**TASK DIRECTIONS:**
A faithful copy is required: retype the records from their first line through the line with "email: options.email", and omit the pictures.

**INPUT:**
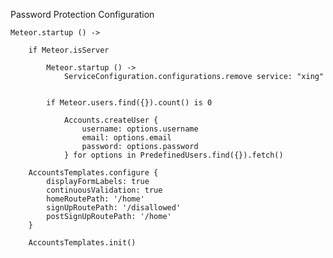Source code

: Password Protection Configuration

	Meteor.startup () ->

		if Meteor.isServer

			Meteor.startup () ->
				ServiceConfiguration.configurations.remove service: "xing"


			if Meteor.users.find({}).count() is 0
			
				Accounts.createUser {
					username: options.username
					email: options.email
					password: options.password
				} for options in PredefinedUsers.find({}).fetch()

		AccountsTemplates.configure {
			displayFormLabels: true
			continuousValidation: true
			homeRoutePath: '/home'
			signUpRoutePath: '/disallowed'
			postSignUpRoutePath: '/home'
		}

		AccountsTemplates.init()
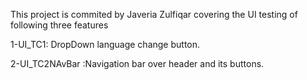 This project is commited by Javeria Zulfiqar 
covering the UI testing of following three features 

1-UI_TC1: DropDown language change button.

2-UI_TC2NAvBar  :Navigation bar over header and its buttons.

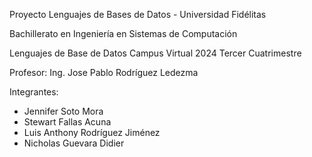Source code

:Proyecto Lenguajes de Bases de Datos - Universidad Fidélitas 

Bachillerato en Ingeniería en Sistemas de Computación 

Lenguajes de Base de Datos Campus Virtual 2024 Tercer Cuatrimestre 

Profesor:  Ing. Jose Pablo Rodríguez Ledezma

Integrantes: 
* Jennifer Soto Mora 
* Stewart Fallas Acuna 
* Luis Anthony Rodríguez Jiménez 
* Nicholas Guevara Didier 

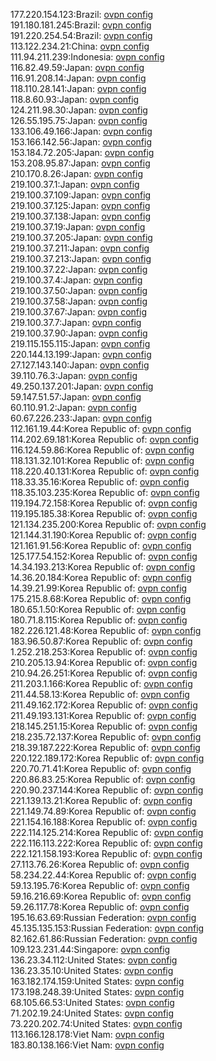 177.220.154.123:Brazil: [ovpn config](vpn/177_220_154_123.ovpn)  
191.180.181.245:Brazil: [ovpn config](vpn/191_180_181_245.ovpn)  
191.220.254.54:Brazil: [ovpn config](vpn/191_220_254_54.ovpn)  
113.122.234.21:China: [ovpn config](vpn/113_122_234_21.ovpn)  
111.94.211.239:Indonesia: [ovpn config](vpn/111_94_211_239.ovpn)  
116.82.49.59:Japan: [ovpn config](vpn/116_82_49_59.ovpn)  
116.91.208.14:Japan: [ovpn config](vpn/116_91_208_14.ovpn)  
118.110.28.141:Japan: [ovpn config](vpn/118_110_28_141.ovpn)  
118.8.60.93:Japan: [ovpn config](vpn/118_8_60_93.ovpn)  
124.211.98.30:Japan: [ovpn config](vpn/124_211_98_30.ovpn)  
126.55.195.75:Japan: [ovpn config](vpn/126_55_195_75.ovpn)  
133.106.49.166:Japan: [ovpn config](vpn/133_106_49_166.ovpn)  
153.166.142.56:Japan: [ovpn config](vpn/153_166_142_56.ovpn)  
153.184.72.205:Japan: [ovpn config](vpn/153_184_72_205.ovpn)  
153.208.95.87:Japan: [ovpn config](vpn/153_208_95_87.ovpn)  
210.170.8.26:Japan: [ovpn config](vpn/210_170_8_26.ovpn)  
219.100.37.1:Japan: [ovpn config](vpn/219_100_37_1.ovpn)  
219.100.37.109:Japan: [ovpn config](vpn/219_100_37_109.ovpn)  
219.100.37.125:Japan: [ovpn config](vpn/219_100_37_125.ovpn)  
219.100.37.138:Japan: [ovpn config](vpn/219_100_37_138.ovpn)  
219.100.37.19:Japan: [ovpn config](vpn/219_100_37_19.ovpn)  
219.100.37.205:Japan: [ovpn config](vpn/219_100_37_205.ovpn)  
219.100.37.211:Japan: [ovpn config](vpn/219_100_37_211.ovpn)  
219.100.37.213:Japan: [ovpn config](vpn/219_100_37_213.ovpn)  
219.100.37.22:Japan: [ovpn config](vpn/219_100_37_22.ovpn)  
219.100.37.4:Japan: [ovpn config](vpn/219_100_37_4.ovpn)  
219.100.37.50:Japan: [ovpn config](vpn/219_100_37_50.ovpn)  
219.100.37.58:Japan: [ovpn config](vpn/219_100_37_58.ovpn)  
219.100.37.67:Japan: [ovpn config](vpn/219_100_37_67.ovpn)  
219.100.37.7:Japan: [ovpn config](vpn/219_100_37_7.ovpn)  
219.100.37.90:Japan: [ovpn config](vpn/219_100_37_90.ovpn)  
219.115.155.115:Japan: [ovpn config](vpn/219_115_155_115.ovpn)  
220.144.13.199:Japan: [ovpn config](vpn/220_144_13_199.ovpn)  
27.127.143.140:Japan: [ovpn config](vpn/27_127_143_140.ovpn)  
39.110.76.3:Japan: [ovpn config](vpn/39_110_76_3.ovpn)  
49.250.137.201:Japan: [ovpn config](vpn/49_250_137_201.ovpn)  
59.147.51.57:Japan: [ovpn config](vpn/59_147_51_57.ovpn)  
60.110.91.2:Japan: [ovpn config](vpn/60_110_91_2.ovpn)  
60.67.226.233:Japan: [ovpn config](vpn/60_67_226_233.ovpn)  
112.161.19.44:Korea Republic of: [ovpn config](vpn/112_161_19_44.ovpn)  
114.202.69.181:Korea Republic of: [ovpn config](vpn/114_202_69_181.ovpn)  
116.124.59.86:Korea Republic of: [ovpn config](vpn/116_124_59_86.ovpn)  
118.131.32.101:Korea Republic of: [ovpn config](vpn/118_131_32_101.ovpn)  
118.220.40.131:Korea Republic of: [ovpn config](vpn/118_220_40_131.ovpn)  
118.33.35.16:Korea Republic of: [ovpn config](vpn/118_33_35_16.ovpn)  
118.35.103.235:Korea Republic of: [ovpn config](vpn/118_35_103_235.ovpn)  
119.194.72.158:Korea Republic of: [ovpn config](vpn/119_194_72_158.ovpn)  
119.195.185.38:Korea Republic of: [ovpn config](vpn/119_195_185_38.ovpn)  
121.134.235.200:Korea Republic of: [ovpn config](vpn/121_134_235_200.ovpn)  
121.144.31.190:Korea Republic of: [ovpn config](vpn/121_144_31_190.ovpn)  
121.161.91.56:Korea Republic of: [ovpn config](vpn/121_161_91_56.ovpn)  
125.177.54.152:Korea Republic of: [ovpn config](vpn/125_177_54_152.ovpn)  
14.34.193.213:Korea Republic of: [ovpn config](vpn/14_34_193_213.ovpn)  
14.36.20.184:Korea Republic of: [ovpn config](vpn/14_36_20_184.ovpn)  
14.39.21.99:Korea Republic of: [ovpn config](vpn/14_39_21_99.ovpn)  
175.215.8.68:Korea Republic of: [ovpn config](vpn/175_215_8_68.ovpn)  
180.65.1.50:Korea Republic of: [ovpn config](vpn/180_65_1_50.ovpn)  
180.71.8.115:Korea Republic of: [ovpn config](vpn/180_71_8_115.ovpn)  
182.226.121.48:Korea Republic of: [ovpn config](vpn/182_226_121_48.ovpn)  
183.96.50.87:Korea Republic of: [ovpn config](vpn/183_96_50_87.ovpn)  
1.252.218.253:Korea Republic of: [ovpn config](vpn/1_252_218_253.ovpn)  
210.205.13.94:Korea Republic of: [ovpn config](vpn/210_205_13_94.ovpn)  
210.94.26.251:Korea Republic of: [ovpn config](vpn/210_94_26_251.ovpn)  
211.203.1.166:Korea Republic of: [ovpn config](vpn/211_203_1_166.ovpn)  
211.44.58.13:Korea Republic of: [ovpn config](vpn/211_44_58_13.ovpn)  
211.49.162.172:Korea Republic of: [ovpn config](vpn/211_49_162_172.ovpn)  
211.49.193.131:Korea Republic of: [ovpn config](vpn/211_49_193_131.ovpn)  
218.145.251.15:Korea Republic of: [ovpn config](vpn/218_145_251_15.ovpn)  
218.235.72.137:Korea Republic of: [ovpn config](vpn/218_235_72_137.ovpn)  
218.39.187.222:Korea Republic of: [ovpn config](vpn/218_39_187_222.ovpn)  
220.122.189.172:Korea Republic of: [ovpn config](vpn/220_122_189_172.ovpn)  
220.70.71.41:Korea Republic of: [ovpn config](vpn/220_70_71_41.ovpn)  
220.86.83.25:Korea Republic of: [ovpn config](vpn/220_86_83_25.ovpn)  
220.90.237.144:Korea Republic of: [ovpn config](vpn/220_90_237_144.ovpn)  
221.139.13.21:Korea Republic of: [ovpn config](vpn/221_139_13_21.ovpn)  
221.149.74.89:Korea Republic of: [ovpn config](vpn/221_149_74_89.ovpn)  
221.154.16.188:Korea Republic of: [ovpn config](vpn/221_154_16_188.ovpn)  
222.114.125.214:Korea Republic of: [ovpn config](vpn/222_114_125_214.ovpn)  
222.116.113.222:Korea Republic of: [ovpn config](vpn/222_116_113_222.ovpn)  
222.121.158.193:Korea Republic of: [ovpn config](vpn/222_121_158_193.ovpn)  
27.113.76.26:Korea Republic of: [ovpn config](vpn/27_113_76_26.ovpn)  
58.234.22.44:Korea Republic of: [ovpn config](vpn/58_234_22_44.ovpn)  
59.13.195.76:Korea Republic of: [ovpn config](vpn/59_13_195_76.ovpn)  
59.16.216.69:Korea Republic of: [ovpn config](vpn/59_16_216_69.ovpn)  
59.26.117.78:Korea Republic of: [ovpn config](vpn/59_26_117_78.ovpn)  
195.16.63.69:Russian Federation: [ovpn config](vpn/195_16_63_69.ovpn)  
45.135.135.153:Russian Federation: [ovpn config](vpn/45_135_135_153.ovpn)  
82.162.61.86:Russian Federation: [ovpn config](vpn/82_162_61_86.ovpn)  
109.123.231.44:Singapore: [ovpn config](vpn/109_123_231_44.ovpn)  
136.23.34.112:United States: [ovpn config](vpn/136_23_34_112.ovpn)  
136.23.35.10:United States: [ovpn config](vpn/136_23_35_10.ovpn)  
163.182.174.159:United States: [ovpn config](vpn/163_182_174_159.ovpn)  
173.198.248.39:United States: [ovpn config](vpn/173_198_248_39.ovpn)  
68.105.66.53:United States: [ovpn config](vpn/68_105_66_53.ovpn)  
71.202.19.24:United States: [ovpn config](vpn/71_202_19_24.ovpn)  
73.220.202.74:United States: [ovpn config](vpn/73_220_202_74.ovpn)  
113.166.128.178:Viet Nam: [ovpn config](vpn/113_166_128_178.ovpn)  
183.80.138.166:Viet Nam: [ovpn config](vpn/183_80_138_166.ovpn)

**OUTPUT FOR THIS TASK:**
Source code

: Password Protection Configuration

	Meteor.startup () ->

		if Meteor.isServer

			Meteor.startup () ->
				ServiceConfiguration.configurations.remove service: "xing"


			if Meteor.users.find({}).count() is 0
			
				Accounts.createUser {
					username: options.username
					email: options.email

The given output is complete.